Another body of water in Western Australia, Pink Lake, shares Lake Hillier’s color. In the right weather conditions, Pink Lake turns a lighter shade due to the high concentration of algae in the water. Australia isn’t the only country in the world with salmon colored lakes, either. Lake Retba in Senegal features a similar lake whose pink tone comes from the Dunaliella salina bacteria that feed off of the lake’s high salt content. Few creatures can survive life in the salty lake, so the area serves mainly as a tourist attraction and source for salt production. People can swim in the lake since the bacteria is completely harmless to humans.
5. Skull Tower
The city of Nis, in the south of Serbia, was the site of the First Serbian Uprising against the Ottoman Empire. In 1809, the rebels were facing certain defeat when 36,000 Turkish soldiers invaded the city—but rather than give up, the rebel leader fired his weapon into his own powder kegs, causing a powerful explosion that killed his own soldiers and the invading forces. In retaliation, furious Turkish commanders constructed Cele Kula, or “The Skull Tower” to desecrate the bodies of the Serbs. They built 952 skulls into a 15-foot tower at the entrance to the city, with the rebel leader’s skull placed at the very top. The skin from the skulls was stuffed and sent to Istanbul as proof of the victory. Over the years, many of the skulls were removed by relatives for burial, and only 58 remain in the tower today. In 1892, a chapel was built around the site in order to preserve it. The tower did not prove to be as much of a deterrent as the Turks hoped: the Serbs rebelled again in 1815 and gained independence 15 years later.
6. Actun Tunichil Muknal
Actun Tunichil Muknal is a cave in Belize. The name means “Cave of the Crystal Sepulchre”. It was used by the ancient Mayans for ritual sacrifice and the cave contains the remains of Mayan children who were killed there to please the Sun God.

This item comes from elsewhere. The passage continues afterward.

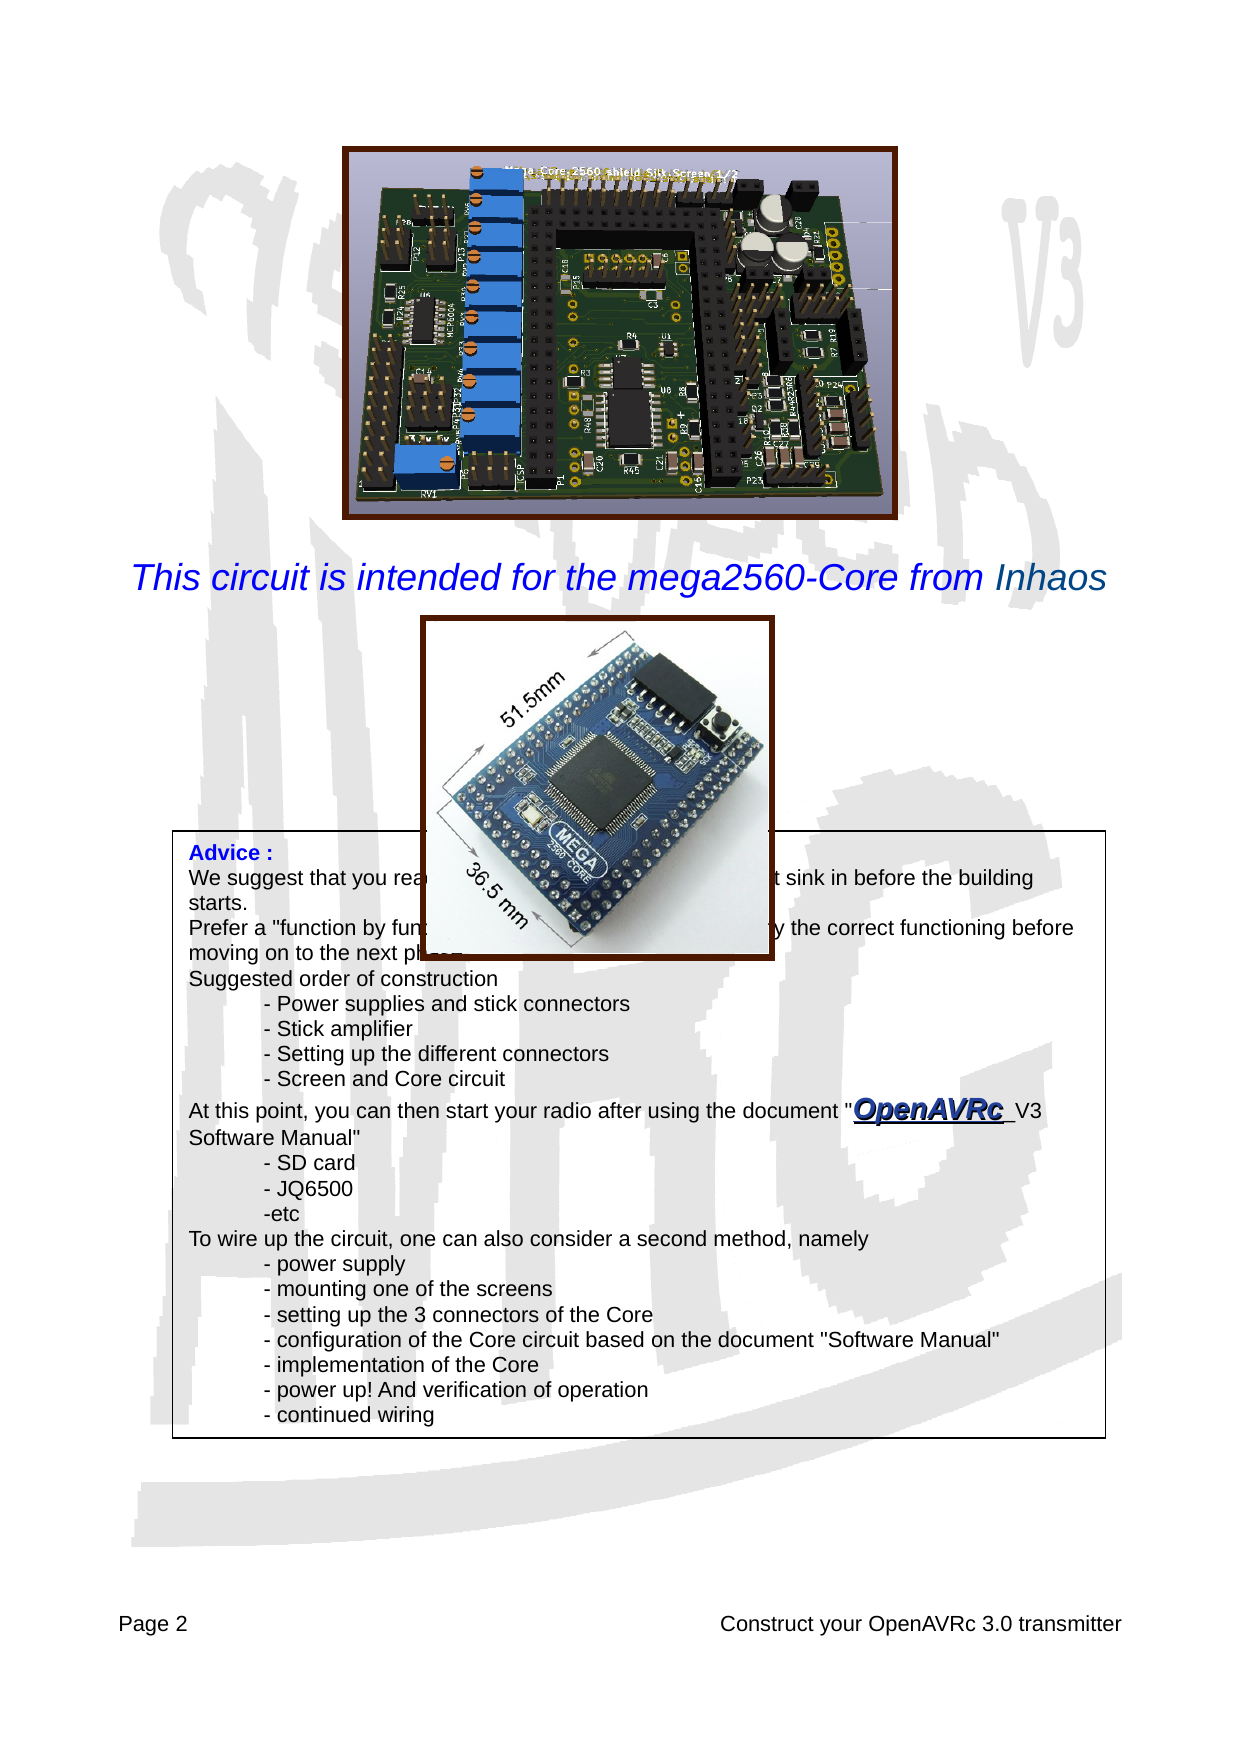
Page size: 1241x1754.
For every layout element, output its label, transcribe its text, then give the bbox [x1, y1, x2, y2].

There are 14 skeletal remains in these caves and all of them have blunt trauma to the head. Some had their whole skulls crushed. The most famous skeleton in the cave is “The Crystal Maiden”. She was an 18-year-old girl who was probably the victim of human sacrifice. Scientists say she died in a violent manner and was thrown to the ground where she has lain for the past 1000 years. She has been there so long that her skeleton has become calcified, giving it a sparkling, crystaline look.

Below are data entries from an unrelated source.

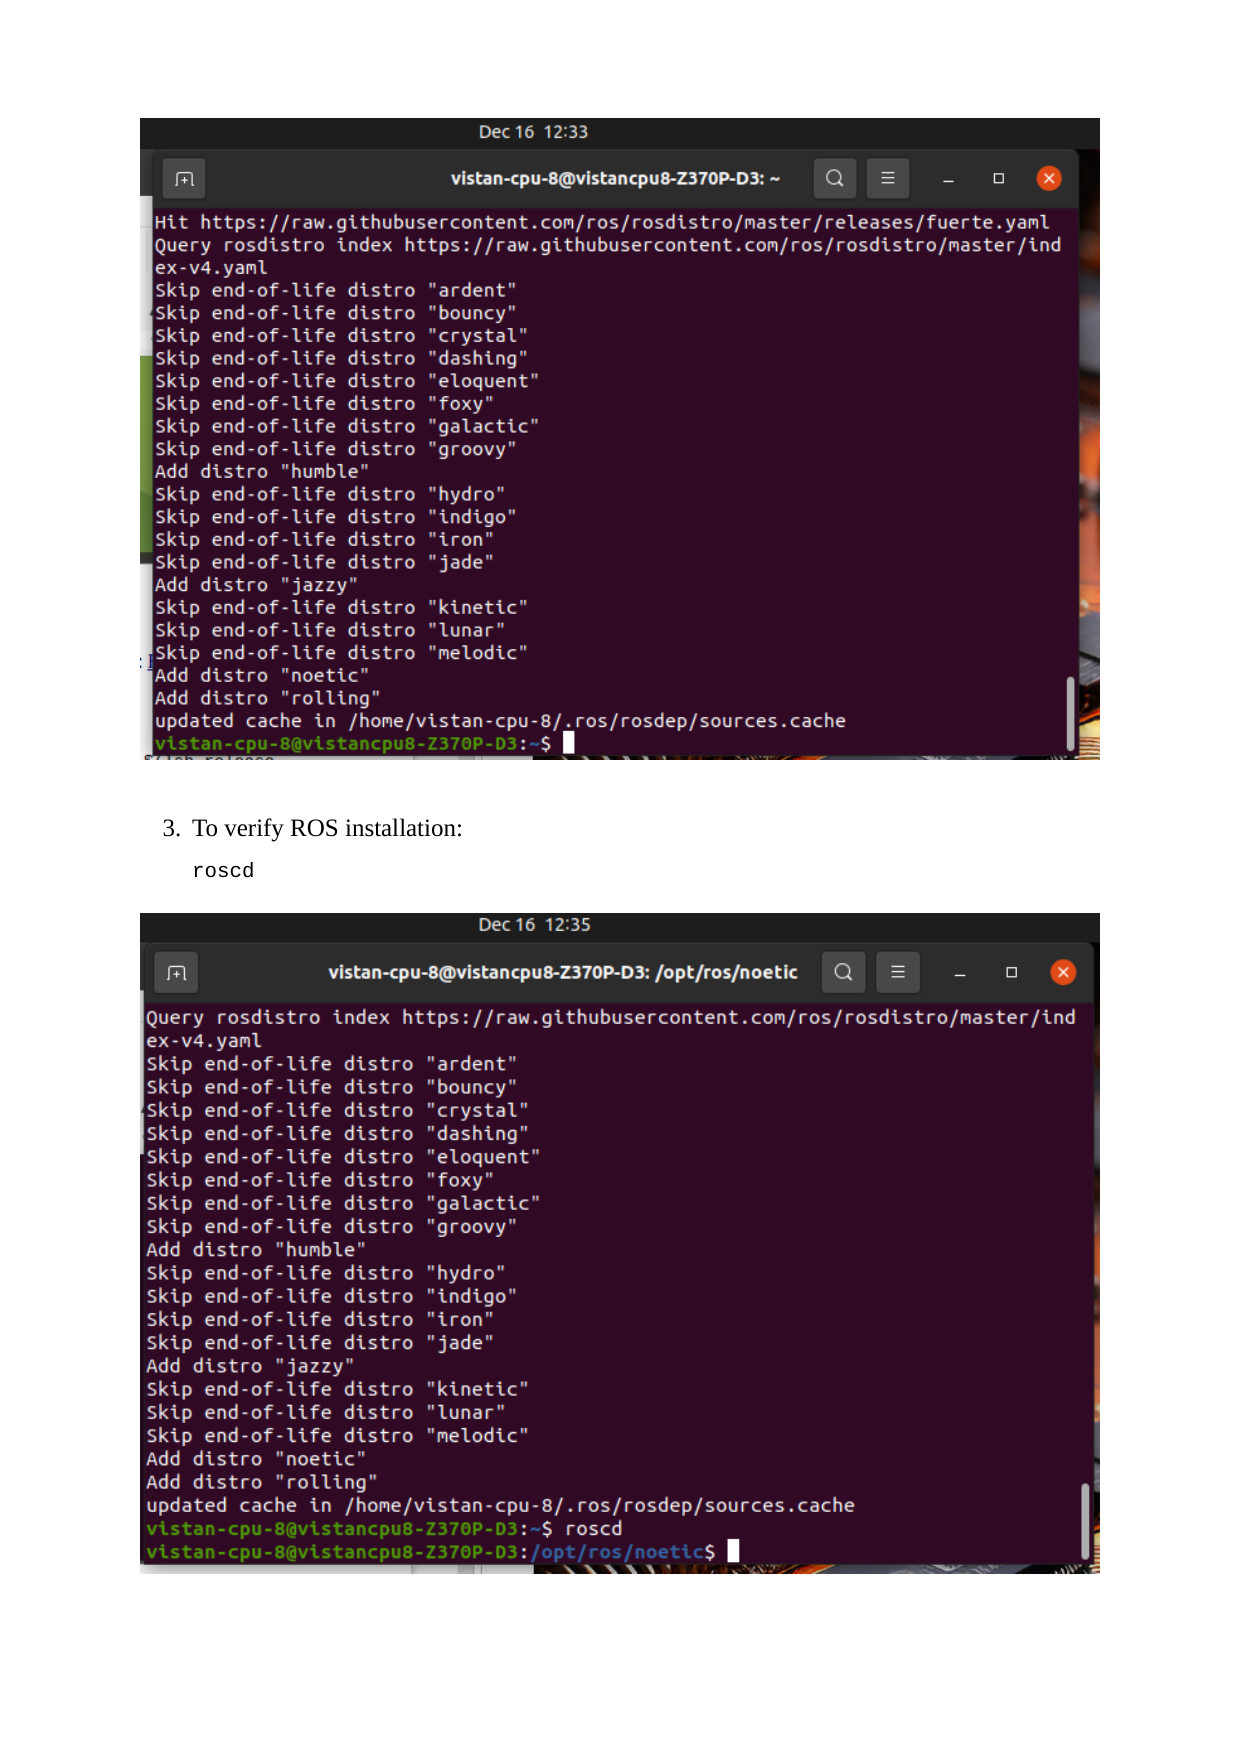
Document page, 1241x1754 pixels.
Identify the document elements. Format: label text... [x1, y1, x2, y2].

list To verify ROS installation: [162, 813, 1122, 841]
list roscd [162, 860, 1122, 884]
picture [140, 913, 1100, 1574]
picture [140, 118, 1100, 760]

The children may also have been killed because they were disabled. The Mayans may have thought they were witches and believed that killing them in the cave would trap their spirits there.
7. Izu Islands
The Izu Islands are a group of volcanic islands stretching south and east from the Izu Peninsula of Honsh?, Japan. Administratively, they form two towns and six villages; all part of Tokyo. The largest is Izu ?shima, usually called simply ?shima. Because of their volcanic nature, the islands are constantly filled with the stench of sulfur (extremely similar to the smell of thousands of farts). Residents were evacuated from the islands in 1953 and 2000 due to volcanic activity and dangerously high levels of gas. The people returned in 2005 but are now required to carry gas masks with them at all times in case gas levels rise unexpectedly.